When facing email deliverability challenges, encouraging recipients to take specific actions can significantly influence inbox placement. Two common actions are adding your email address to their contacts and marking an email as "not spam" from the spam folder. While both are positive signals, they do not necessarily carry equal weight in the eyes of internet service providers (ISPs) like Gmail.

What email marketers say

Email marketers often face the practical challenge of guiding users to take actions that improve deliverability. Their perspectives focus on user behavior, ease of implementation, and the direct impact on campaign performance. The consensus leans towards 'add to contacts' as a more reliable and user-friendly approach for long-term inboxing, though 'not spam' is valuable for immediate remediation.

Marketer view

Email marketer from Email Geeks notes that adding an email address to contacts is very effective. These contacts tend to be treated as whitelisted for the inbox, which is a significant win for deliverability. It's a direct signal of intent.

22 Apr 2018 - Email Geeks

Marketer view

Email marketer from Forum suggests that asking users to remove emails from spam can be a catch-22. If the email is already in spam, users might not even see the request to move it, making the instruction ineffective for those who need it most.

22 Apr 2018 - Email Geeks

What the experts say

Deliverability experts delve deeper into the technical mechanisms and algorithmic weighting that ISPs apply to user actions. They emphasize that while both "add to contacts" and "not spam" are positive signals, their distinct nature influences their impact on sender reputation and overall inbox placement. The explicit nature of adding a contact generally carries more direct weight.

Expert view

Deliverability expert from Email Geeks (steve589) confirms that "add to contacts" is definitely the stronger action. These addresses are typically treated as whitelisted for the inbox, providing a direct and powerful signal of recipient intent to receive.

22 Apr 2018 - Email Geeks

Expert view

Deliverability expert from Spamresource.com emphasizes that explicit actions like adding to contacts carry significant weight because they represent a clear, conscious choice by the recipient to receive mail from a specific sender, bypassing general filtering rules.

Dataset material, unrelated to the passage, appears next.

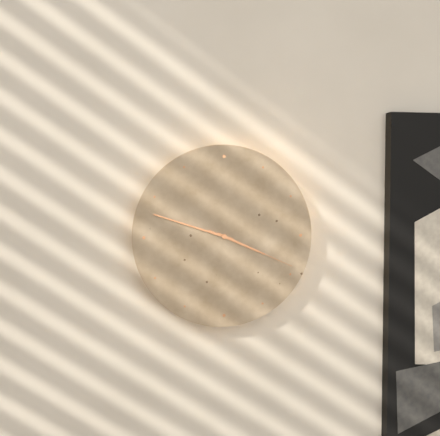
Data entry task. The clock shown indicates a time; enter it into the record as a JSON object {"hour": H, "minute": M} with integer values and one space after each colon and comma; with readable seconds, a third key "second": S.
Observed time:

10 Mar 2024 - Spamresource.com

What the documentation says

Official documentation from major mailbox providers and industry standards often outlines how user engagement signals contribute to sender reputation and inbox placement decisions. While explicit weighting isn't typically revealed, the emphasis is consistently on positive user interaction. 'Add to contacts' provides a direct, enduring positive signal, while 'not spam' acts as an important corrective measure within the feedback loop.

Technical article

Official documentation from Google Postmaster Tools highlights that user engagement signals, including moves to inbox and additions to contacts, are heavily weighted when determining sender reputation and subsequent inbox placement. These actions directly influence filtering decisions.

10 Apr 2024 - Google Postmaster Tools Help

Technical article

Official documentation from Microsoft's Outlook Postmaster states that recipient interactions are critical for their filtering systems. Explicit actions like adding a sender to the safe senders list (analogous to contacts) bypass many content-based filters.